Will Sandra Day O'Connor's replacement unite or divide?
In 1999, then-Gov. George W. Bush told an interviewer that he "showed the people of Texas that I'm a uniter, not a divider. I refuse to play the politics of putting people into groups and pitting one group against another."
Throughout his first campaign for the presidency, Bush described himself as a uniter, not a divider, but scant evidence of a commitment to preserve that title can be found in his governance as president.
The announcement by Justice Sandra Day O'Connor that she intends to retire from her seat on the Supreme Court of the United States gives President Bush an opportunity to redefine himself as a leader of all Americans.
In that same 1999 interview with David Horowitz for the Internet magazine, Solon.com, Bush said, "I started my campaign in the minority communities the day I got elected the first time, when I said, 'Many of you did not vote for me -- I'm still your governor, and I will be your governor.'"
Change in attitude
Less than six years later, after his re-election as president in a race that could have been swung by any moderate-sized state, Bush took a more divisive view of victory, announcing that he had amassed political capital and he was going to spend it.
Some of that capital has already been spent, and we would suggest that the president should not bet his last dime that he can squeeze an ideologue into the shoes of a clearly conservative justice who remained open to sound arguments on either side of an issue.
The president says he'll pick a successor "who will faithfully interpret the Constitution and laws of our country," an essentially meaningless phrase. No president has ever nominated a justice with the expectation that he or she would wrongly interpret the Constitution.
Regardless of what the president does or who he nominates, this will be the most contentious advise and consent process in the nation's history.
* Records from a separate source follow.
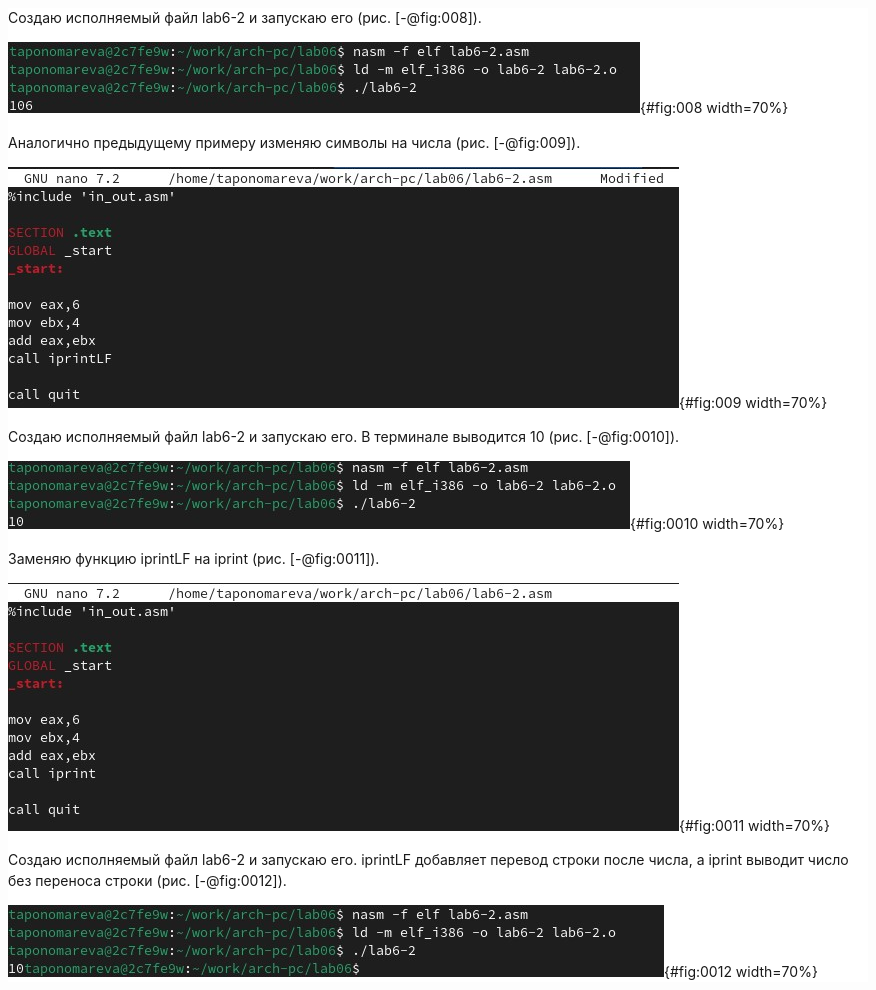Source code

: Создаю исполняемый файл lab6-2 и запускаю его (рис. [-@fig:008]).

![Терминал. Создание исполняемого файла lab6-2 и его запуск](image/im8.jpg){#fig:008 width=70%}

Аналогично предыдущему примеру изменяю символы на числа (рис. [-@fig:009]).

![Окно Midnight Commander. Содержание файла lab6-2.asm](image/im9.jpg){#fig:009 width=70%}

Создаю исполняемый файл lab6-2 и запускаю его. В терминале выводится 10 (рис. [-@fig:0010]).

![Терминал. Создание исполняемого файла lab6-2 и его запуск](image/im10.jpg){#fig:0010 width=70%}

Заменяю функцию iprintLF на iprint (рис. [-@fig:0011]).

![Окно Midnight Commander. Содержание файла lab6-2.asm](image/im11.jpg){#fig:0011 width=70%}

Создаю исполняемый файл lab6-2 и запускаю его. iprintLF добавляет перевод строки после числа, а iprint выводит число без переноса строки (рис. [-@fig:0012]).

![Терминал. Создание исполняемого файла lab6-2 и его запуск](image/im12.jpg){#fig:0012 width=70%}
Much of the debate will be driven by money, with both conservatives and liberals pledging to spend tens of millions of dollars to push their Supreme Court agendas.
The George Bush of 1999 did not sound like a man who would be drawn into such a fight, especially not on what will be one of the most contentious issues -- a woman's right to choose an abortion. Here's what candidate Bush said about abortion: "My goal is for every unborn child to be protected in law, and welcomed in the world. But I recognize that we don't live in a perfect world, and I also recognize that good people can disagree on this issue. What America should focus on is banning partial-birth abortions and passing parental notification laws. That's where we can find common ground."
If Bush nominates to the Supreme Court a judge who, for instance, wrote a dissenting appeals court opinion arguing that a woman should have to tell her husband before she could have an abortion (and, yes, one of the possible candidates did that), the president will be abandoning any possible common ground.
Place in history
History will record Justice O'Connor as the first woman named to the court, but she distinguished herself far more by her conduct on the court. She was a pivotal justice, arguably the most open-minded of the justices. While her critics will claim that she sided too often with liberals on the court, the numbers also show that she often joined Chief Justice William Rehnquist in 5-4 votes. They were law school classmates -- he was first and she third in their graduating class at Stanford -- and they remained close, even in legal philosophy.
Still, her judicial and intellectual independence set her apart during much of her 24 years on the court.
President Bush would do well to seek a worthy replacement. To the extent that he does, he will show himself to be a uniter. If he chooses someone who appeals to his most conservative backers, they will run up against a wall of opposition in the Senate. The president then will predictably claim that his opponents are being obstructionists, but honest observers will know that it was he who chose to be a divider.